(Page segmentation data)
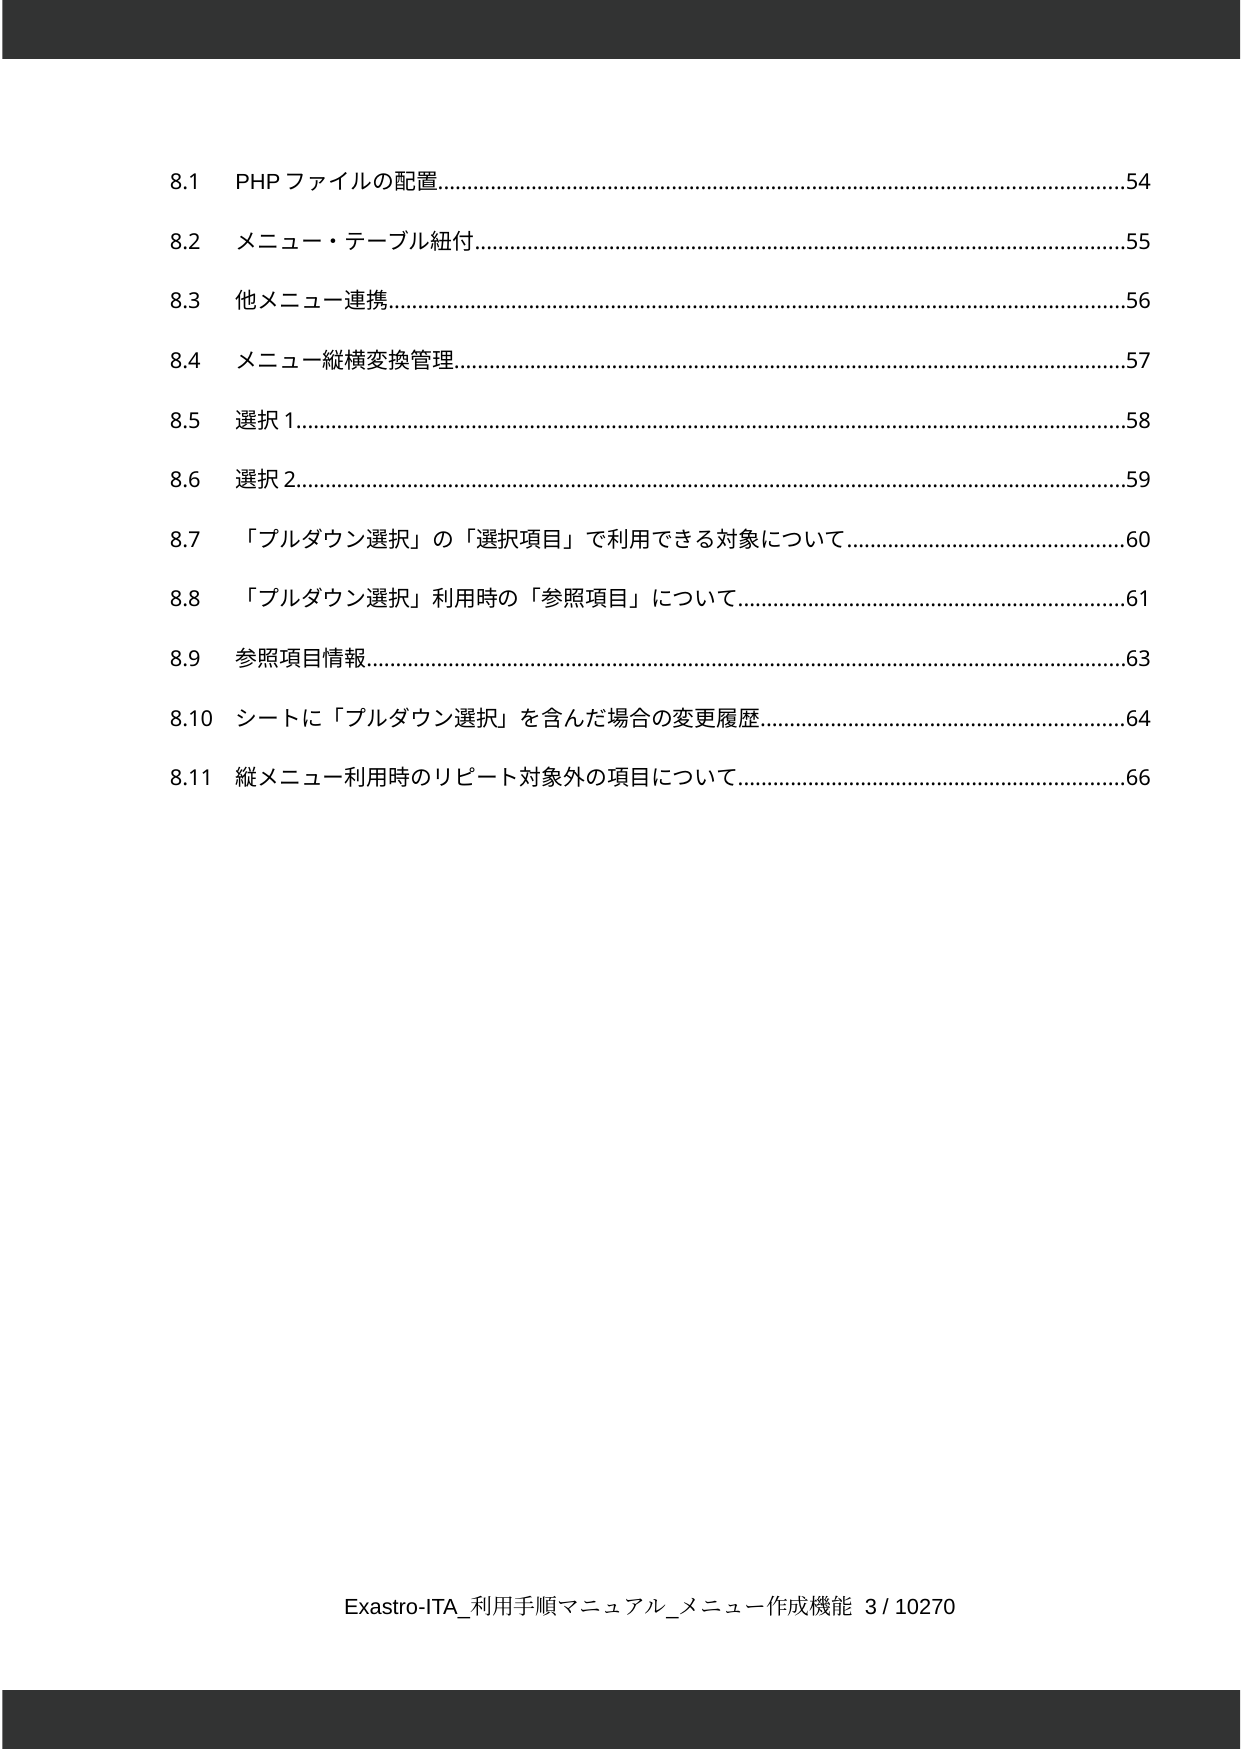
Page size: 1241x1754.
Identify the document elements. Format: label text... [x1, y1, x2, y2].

text 8.4 メニュー縦横変換管理 57 [169, 329, 1152, 389]
text 8.2 メニュー・テーブル紐付 55 [169, 210, 1152, 270]
text 8.3 他メニュー連携 56 [169, 270, 1152, 329]
text 8.1 PHPファイルの配置 54 [169, 151, 1152, 210]
picture [2, 1690, 1241, 1749]
text 8.5 選択1 58 [169, 389, 1152, 448]
text 8.11 縦メニュー利用時のリピート対象外の項目について 66 [169, 746, 1152, 806]
picture [2, 0, 1241, 59]
text 8.10 シートに「プルダウン選択」を含んだ場合の変更履歴 64 [169, 687, 1152, 746]
text 8.9 参照項目情報 63 [169, 627, 1152, 687]
text 8.7 「プルダウン選択」の「選択項目」で利用できる対象について 60 [169, 508, 1152, 568]
text 8.8 「プルダウン選択」利用時の「参照項目」について 61 [169, 568, 1152, 627]
text 8.6 選択2 59 [169, 448, 1152, 508]
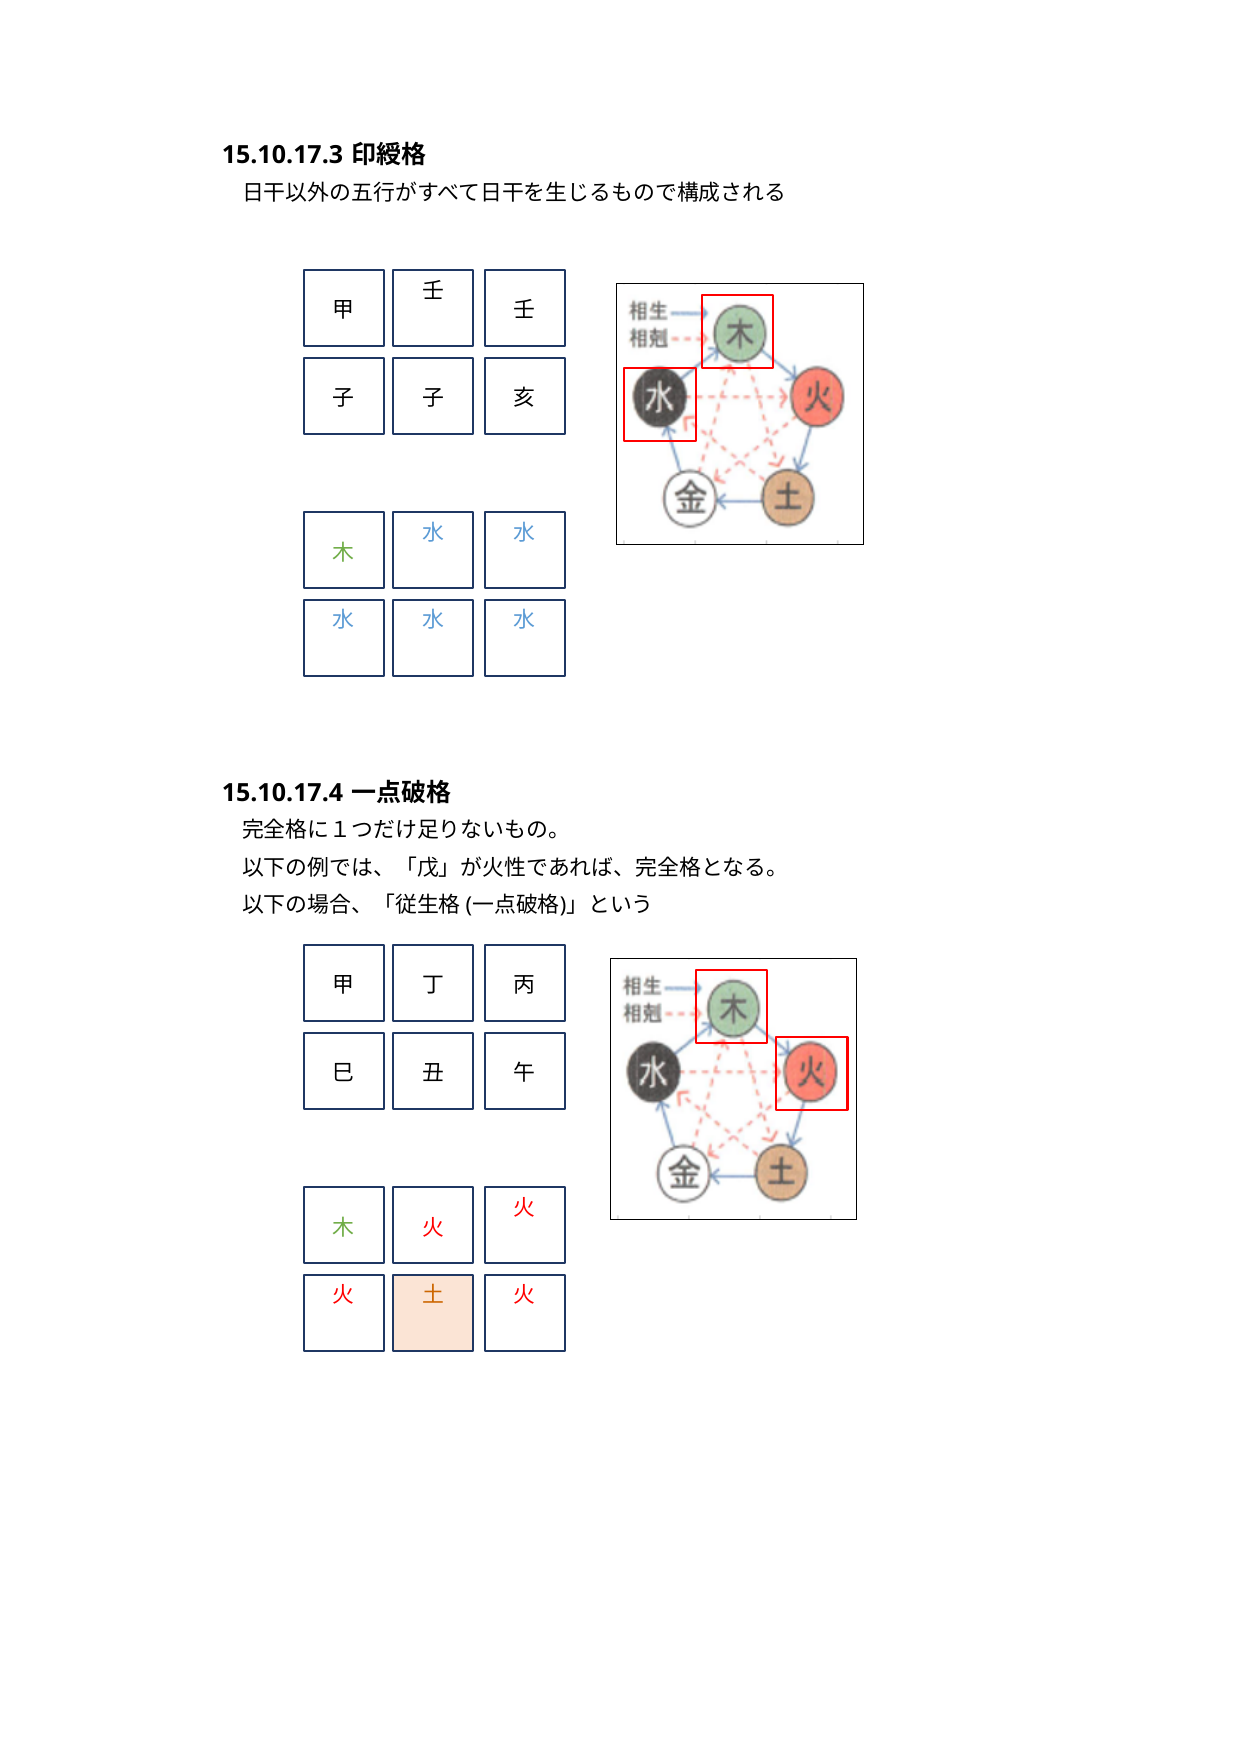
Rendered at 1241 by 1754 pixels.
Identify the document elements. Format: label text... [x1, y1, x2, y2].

WHAT YOU WILL DO: One exact copy of the data is required, and it should hold no pictures.

SOLVED EXERCISE:
Page size: 1241x1754.
Identify the document elements. Format: label text... [x1, y1, x2, y2].

text 8.4 メニュー縦横変換管理 57 [169, 329, 1152, 389]
text 8.2 メニュー・テーブル紐付 55 [169, 210, 1152, 270]
text 8.3 他メニュー連携 56 [169, 270, 1152, 329]
text 8.1 PHPファイルの配置 54 [169, 151, 1152, 210]
picture [2, 1690, 1241, 1749]
text 8.5 選択1 58 [169, 389, 1152, 448]
text 8.11 縦メニュー利用時のリピート対象外の項目について 66 [169, 746, 1152, 806]
picture [2, 0, 1241, 59]
text 8.10 シートに「プルダウン選択」を含んだ場合の変更履歴 64 [169, 687, 1152, 746]
text 8.9 参照項目情報 63 [169, 627, 1152, 687]
text 8.7 「プルダウン選択」の「選択項目」で利用できる対象について 60 [169, 508, 1152, 568]
text 8.8 「プルダウン選択」利用時の「参照項目」について 61 [169, 568, 1152, 627]
text 8.6 選択2 59 [169, 448, 1152, 508]
Rendered at 1241 by 1754 pixels.
Identify the document elements. Format: label text... [x1, y1, x2, y2].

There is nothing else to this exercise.